A Google apresentou durante a Google I/O 2026 os seus primeiros óculos inteligentes com inteligência artificial integrada, marcando o retorno da empresa ao segmento de computação vestível depois da experiência controversa dos Google Glass. O dispositivo traz o modelo de linguagem Gemini embutido e foi desenvolvido em parceria com a Samsung e as marcas de óculos Gentle Monster e Warby Parker, com lançamento previsto para o outono de 2026 no hemisfério norte.
A aposta representa uma mudança de estratégia em relação ao passado. Enquanto os Google Glass, lançados em 2013, chamavam atenção por exibirem telas e câmeras visíveis, os novos óculos priorizam a discrição e a aparência convencional de um acessório de ótica. O objetivo é oferecer funcionalidades de inteligência artificial no dia a dia sem que o dispositivo pareça um gadget tecnológico.
A Google anunciou que dois modelos estarão disponíveis. A Gentle Monster, marca sul-coreana conhecida por designs arrojados, ficará responsável por uma versão de estética mais disruptiva e refinada. Já a Warby Parker, varejista estadunidense de óculos, criará uma opção com linhas clássicas e atemporais. Em ambos os casos, a premissa é unir capacidades avançadas de IA a conforto e estilo.
Cada modelo integra câmera, alto-falante e microfone, permitindo que o usuário interaja com o Gemini por comandos de voz. Entre as funcionalidades demonstradas estão a obtenção de direções, a tradução de texto em tempo real e a captura de fotografias sem necessidade de manusear o celular. Os óculos são compatíveis tanto com dispositivos Android quanto com iPhones.
O hardware dos óculos é alimentado por um processador Snapdragon, fabricado pela Qualcomm, embora a Google ainda não tenha divulgado qual versão exata do chip será utilizada. A plataforma de software é o Android XR, o sistema operacional da gigante das buscas projetado para dispositivos de realidade estendida e computação vestível.
Durante a apresentação no palco da Google I/O, Nishtha Bhatia, gerente de produto da empresa, fez uma demonstração prática do wearable. Usando os óculos, acionou o Gemini por voz, pediu para que o assistente fizesse um pedido de café pelo aplicativo de entregas DoorDash e ouviu um resumo das mensagens não lidas. A demonstração incluiu ainda a criação de um evento no calendário, tudo executado sem que precisasse retirar o celular do bolso.
A escolha das parceiras de design não é aleatória. A Gentle Monster já possuía experiência prévia com óculos inteligentes através de colaborações com a Huawei, enquanto a Warby Parker domina o mercado estadunidense de óculos com presença forte no comércio eletrônico e lojas físicas. A Samsung, por sua vez, contribui com expertise em hardware e na coestruturação do Android XR.
A integração do Gemini como assistente central do dispositivo é o diferencial tecnológico que a Google destaca.
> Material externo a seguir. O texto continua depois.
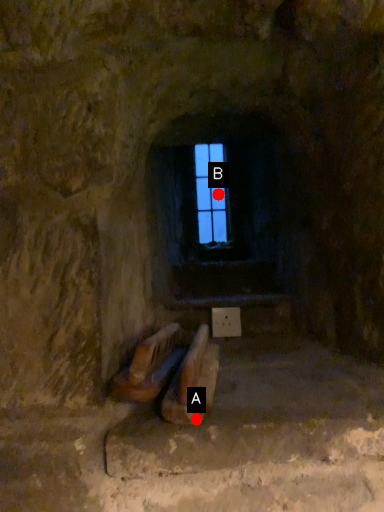
Question: Two points are circled on the image, labeled by A and B beside each circle. Which point is closer to the camera?

Choices:
 (A) A is closer
 (B) B is closer

Answer: (A)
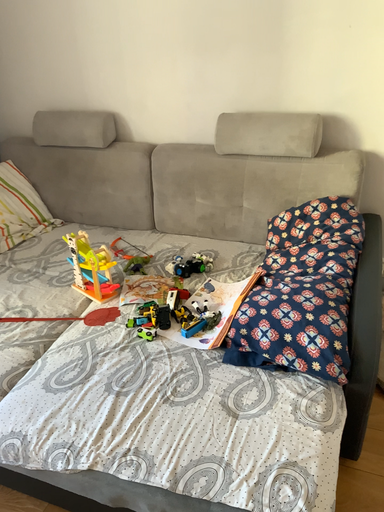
Diferente de soluções anteriores, onde a IA funcionava na nuvem e dependia de processamento externo, o Gemini opera de forma contextual, compreendendo o que o usuário vê e ouve para fornecer respostas relevantes ao ambiente imediato.
A compatibilidade com iOS expande significativamente o público-alvo, algo que a Google não havia conseguido em iniciativas anteriores de hardware próprio. Isso significa que usuários de iPhone poderão usar os óculos como um acessório complementar ao seu ecossistema habitual.
Apesar da apresentação positiva, um ponto permanece sem resposta concreta: a privacidade. Os óculos possuem câmera e microfone sempre prontos a captar o ambiente ao redor do usuário, o que levanta questões sobre coleta, armazenamento e tratamento de dados pessoais. A Google ainda não divulgou os termos de privacidade associados ao produto, nem detalhou como será feita a indicação visual ou sonora de que o dispositivo está gravando.
O lançamento está previsto para o outono de 2026, período que nos Estados Unidos corresponde aos meses de setembro a novembro. Preços e disponibilidade por região ainda não foram informados.
O retorno da Google aos óculos inteligentes coincide com um momento de forte competição no segmento de wearable com IA. Empresas como Meta, com os Ray-Ban Meta, já comercializam óculos com assistentes virtuais, e a Apple também é apontada como possível entrante na categoria. A aposta da Google diferencia-se pela integração nativa do Gemini e pela parceria com múltiplas marcas de ótica.